秦隐不像他那样手脚不能自主,轻易越过去抓住梁见的腿,将他整个人顺着雪地拖进身下,卡在了自己胯间停住。

        俯下身将自己早已硬的发疼的玩意贴在梁见小腹,他语气恶劣的只让梁见想扇他巴掌。

        “怎么,急着回去跟别人洞房吗?”

        梁见撑着雪地起身,伸腿狠狠踹向他的肩膀,“你病的不轻!”

        秦隐抓住了他的腿,反被他一耳光扇在了下巴上,愣了半晌才一把抓起梁见,红着眼睛咬牙切齿道,“是,我早病的不轻,你现在才发觉吗!”

        梁见皱眉。

        冷静下来清醒了不少,也不想与他争吵,伸手摸去他的下巴,本想出声抚慰向他解释一切缘由,却被他一把拉起来,打断了没能来得及出口的话。

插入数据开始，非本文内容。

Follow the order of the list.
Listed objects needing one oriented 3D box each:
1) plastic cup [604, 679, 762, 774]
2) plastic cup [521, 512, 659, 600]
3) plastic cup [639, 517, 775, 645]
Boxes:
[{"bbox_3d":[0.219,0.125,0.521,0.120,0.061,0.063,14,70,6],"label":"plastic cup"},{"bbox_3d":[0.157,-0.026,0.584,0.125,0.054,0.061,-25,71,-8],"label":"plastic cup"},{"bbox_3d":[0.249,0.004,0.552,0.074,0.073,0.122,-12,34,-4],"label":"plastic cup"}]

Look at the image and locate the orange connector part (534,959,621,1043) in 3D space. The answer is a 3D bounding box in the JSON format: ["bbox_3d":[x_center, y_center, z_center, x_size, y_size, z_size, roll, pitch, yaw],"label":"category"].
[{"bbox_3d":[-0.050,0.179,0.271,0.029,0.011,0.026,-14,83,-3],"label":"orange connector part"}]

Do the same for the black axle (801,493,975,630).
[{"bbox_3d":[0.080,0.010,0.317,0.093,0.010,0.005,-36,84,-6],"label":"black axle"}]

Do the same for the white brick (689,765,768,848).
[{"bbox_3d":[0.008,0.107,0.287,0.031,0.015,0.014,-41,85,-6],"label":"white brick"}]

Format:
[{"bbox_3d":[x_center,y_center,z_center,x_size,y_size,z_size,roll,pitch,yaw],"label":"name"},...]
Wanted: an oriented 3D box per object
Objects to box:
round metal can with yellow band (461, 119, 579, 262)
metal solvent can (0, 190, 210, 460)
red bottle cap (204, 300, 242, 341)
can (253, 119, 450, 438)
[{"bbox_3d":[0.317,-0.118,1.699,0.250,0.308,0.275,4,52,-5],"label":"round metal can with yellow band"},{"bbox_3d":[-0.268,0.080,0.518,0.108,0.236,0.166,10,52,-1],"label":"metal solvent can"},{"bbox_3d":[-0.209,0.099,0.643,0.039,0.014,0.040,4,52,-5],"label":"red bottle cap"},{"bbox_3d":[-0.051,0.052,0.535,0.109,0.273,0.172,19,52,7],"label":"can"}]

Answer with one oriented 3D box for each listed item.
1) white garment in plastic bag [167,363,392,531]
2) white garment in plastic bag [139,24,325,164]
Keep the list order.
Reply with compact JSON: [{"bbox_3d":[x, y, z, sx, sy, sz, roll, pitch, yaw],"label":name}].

        身后的长裤被随意提起,秦隐连一旁掉落的伞也没顾得看上一眼,就拽着他急匆匆地往一个方向走去。

        他们脚步太急,耳畔风声呼啸的吓人。

        营帐周围的守卫只见他二人因风雪挤在一起,却没有看见秦隐厚重的大氅之下,死死拽着梁见的手。